Exposed (Madame X, #2)

I know the iron bands strapped around me are warm and breath smelling of whisky bathes my face.

I look up, and eyes pierce mine. “Sssshhhh. You’ll be okay. I’ll get you help.” The voice is the texture of a blacked-out room, smooth as velvet, powerful and deep.

I am falling. I fight against gravity, because that way lies darkness, and in the darkness lurks obscurity. I don’t know what that thought means, but I know I must fight.

I lose.

I fall.

Through depthless dark, I fall.

? ? ?

I wake with a start. My voice is hoarse. My throat hurts.

You brush away a flyaway strand of hair. Shush me.

I taste the dream, still.

I push you away. Your touch holds no comfort, your voice no respite from the images haunting my brain. “Get away.”

“It’s me, it’s Caleb.”

“I know.” I struggle for a single deep breath. “Don’t—don’t touch me.”

I sit up, curl the blanket tighter around my shoulders, hunch in on myself, eyes clenched shut so hard I see stars and my eyes hurt. I do not want to share this with you, but I must speak it out into the world so it doesn’t die the death of dreams, lost somewhere between brain and tongue.

“I remember how wet it was,” I whisper. “I remember the darkness. I remember hurting. I remember being so cold. I remember being on the sidewalk and seeing this patch of light and wishing I could just make it to the light, because maybe it would be warmer there. And then you . . . and flames. I feel like—I feel like there was more in the dream, but I can’t remember it. I can’t see it now.”

“But you’re safe now. You’re okay.”

I shake my head. “No. I’m not safe. Not with you. You do not tell me all of the truth. There is no truth. And I’m not okay. I’m a splintered ghost of a person. And I don’t know how to put the pieces together. I don’t even have all the pieces.”

“Isabel—” you begin.

I chop out with my hand to silence you, and make contact with your leg. “No. Shut up. You are an incubus. You lie.”

A moment of silence. And then your voice, cold and distant as you stand up. “Dr. Frankel is here. There’s a clinic a few floors down. He’s setting up there.”

I stand up, let the blanket fall to the floor at my feet. “I’m ready. Let’s go.”

“Do you want anything to eat?” you ask.

“Do not suddenly begin pretending as if you care, Caleb.” I breeze past you.

You seize me in a vise grip. Spun around. Fingers pinch my jaw, as if to pry the mandibles apart. “You will never comprehend how deeply I care.” You release me.

“No, I will not.” I stare up at you. Your eyes are blazing, hot, open, wild, glinting with fury and agony. “Nor do I wish to.” This is a lie.

You stare down at me, jaw muscles clenching and pulsing, eyes darting, seeking something in my gaze. Not finding it, I do not think. “I do not know how—I don’t know how to make you understand. I am not that man.”

“You have not tried.”

“I have. For so long, for—”

“How long, Caleb? How long?” My understanding of my own life’s time frame doesn’t make sense.

The years, the dates, how long I was in a coma, how many years of memory I have, how reliable the memories I do have are . . . all of this is in doubt. Nothing I know, nothing I think I know, is necessarily true.

“How old am I?” I ask.

“They weren’t sure exactly how old you were when the accident happened,” you say.

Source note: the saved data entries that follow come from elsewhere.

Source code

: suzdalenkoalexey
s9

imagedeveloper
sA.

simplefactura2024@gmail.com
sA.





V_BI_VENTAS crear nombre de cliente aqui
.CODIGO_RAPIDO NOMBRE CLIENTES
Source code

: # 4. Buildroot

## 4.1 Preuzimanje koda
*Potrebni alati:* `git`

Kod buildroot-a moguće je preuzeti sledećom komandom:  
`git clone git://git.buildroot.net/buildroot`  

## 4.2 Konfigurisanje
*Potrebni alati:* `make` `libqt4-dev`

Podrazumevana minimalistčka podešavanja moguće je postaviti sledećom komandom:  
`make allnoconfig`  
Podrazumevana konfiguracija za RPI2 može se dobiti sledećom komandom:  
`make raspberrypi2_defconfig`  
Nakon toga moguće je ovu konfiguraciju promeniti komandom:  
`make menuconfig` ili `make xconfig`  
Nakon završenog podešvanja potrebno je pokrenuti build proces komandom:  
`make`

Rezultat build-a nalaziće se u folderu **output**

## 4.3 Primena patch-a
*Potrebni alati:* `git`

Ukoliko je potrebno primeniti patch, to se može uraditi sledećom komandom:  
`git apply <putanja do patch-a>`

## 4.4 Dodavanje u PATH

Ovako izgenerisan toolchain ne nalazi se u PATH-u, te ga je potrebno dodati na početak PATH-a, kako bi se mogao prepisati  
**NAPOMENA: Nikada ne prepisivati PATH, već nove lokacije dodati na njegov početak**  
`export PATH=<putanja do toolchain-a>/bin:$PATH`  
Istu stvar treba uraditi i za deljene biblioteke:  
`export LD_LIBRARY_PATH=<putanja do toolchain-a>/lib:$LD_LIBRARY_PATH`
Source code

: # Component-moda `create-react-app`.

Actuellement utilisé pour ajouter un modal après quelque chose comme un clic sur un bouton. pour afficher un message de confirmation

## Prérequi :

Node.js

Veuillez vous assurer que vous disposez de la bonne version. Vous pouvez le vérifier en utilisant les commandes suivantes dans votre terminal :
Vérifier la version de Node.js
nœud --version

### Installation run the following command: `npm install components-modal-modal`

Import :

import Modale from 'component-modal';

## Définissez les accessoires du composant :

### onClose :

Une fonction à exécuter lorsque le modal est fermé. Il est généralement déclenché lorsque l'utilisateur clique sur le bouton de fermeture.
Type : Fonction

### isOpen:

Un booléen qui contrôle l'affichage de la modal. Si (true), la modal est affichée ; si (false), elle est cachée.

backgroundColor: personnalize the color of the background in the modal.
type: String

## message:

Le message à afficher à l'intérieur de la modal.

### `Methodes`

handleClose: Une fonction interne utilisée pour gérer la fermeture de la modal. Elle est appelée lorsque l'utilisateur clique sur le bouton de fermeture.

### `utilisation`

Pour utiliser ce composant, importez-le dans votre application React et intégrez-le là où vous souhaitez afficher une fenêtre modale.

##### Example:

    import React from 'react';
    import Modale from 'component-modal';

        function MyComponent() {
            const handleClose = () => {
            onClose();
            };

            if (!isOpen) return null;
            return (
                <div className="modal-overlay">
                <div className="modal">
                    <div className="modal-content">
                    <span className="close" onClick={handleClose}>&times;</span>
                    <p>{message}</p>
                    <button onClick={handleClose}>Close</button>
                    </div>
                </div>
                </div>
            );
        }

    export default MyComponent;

“And what year did the accident happen in?”

“In 2009,” you say, immediately.

“And I was in a coma for how long?”

“Six months.”

I push past you. “I think you are a liar.”

“Isabel—”

“Take me to Dr. Frankel.”

Your teeth click together, your head tilts back, your eyes narrow. “Very well, Ms. de la Vega. As you wish.”

We wait for the elevator in tense silence. As the doors open, I turn to you. “Tell me the truth, Caleb.”

“About what?”

“About me. About what happened. About everything.”

You twist the key. “Dr. Frankel is waiting.”

Not another word is spoken. We transfer elevators one floor down, and go from there to the thirty-second floor. Bare hallways, featureless, identical doors differentiated by alphanumeric designations. A sparse white room, a bed with white paper laid over hard, plasticky leather. Dr. Frankel is a short, pudgy man at the unforgiving end of middle age, a man to whom time and gravity have not been kind. Jowls hang and sway, a pendulous belly covers a belt buckle, khaki pants are tight around thighs and loose around calves. Brown eyes reflect a quick mind, with hands that are small and quick and nimble and gentle and sure.

“Ah. The patient. Very good.” A pat of a hand invites me to sit on the paper, which crinkles and shifts under my weight. “Yes, yes. I remember you. A rather remarkable work I did, if I say so myself. Not a trace of your old injuries remains. Very good, very good. This will be quick and easy. A local anesthetic, a quick incision, and it’ll be done. No pain, no mess.”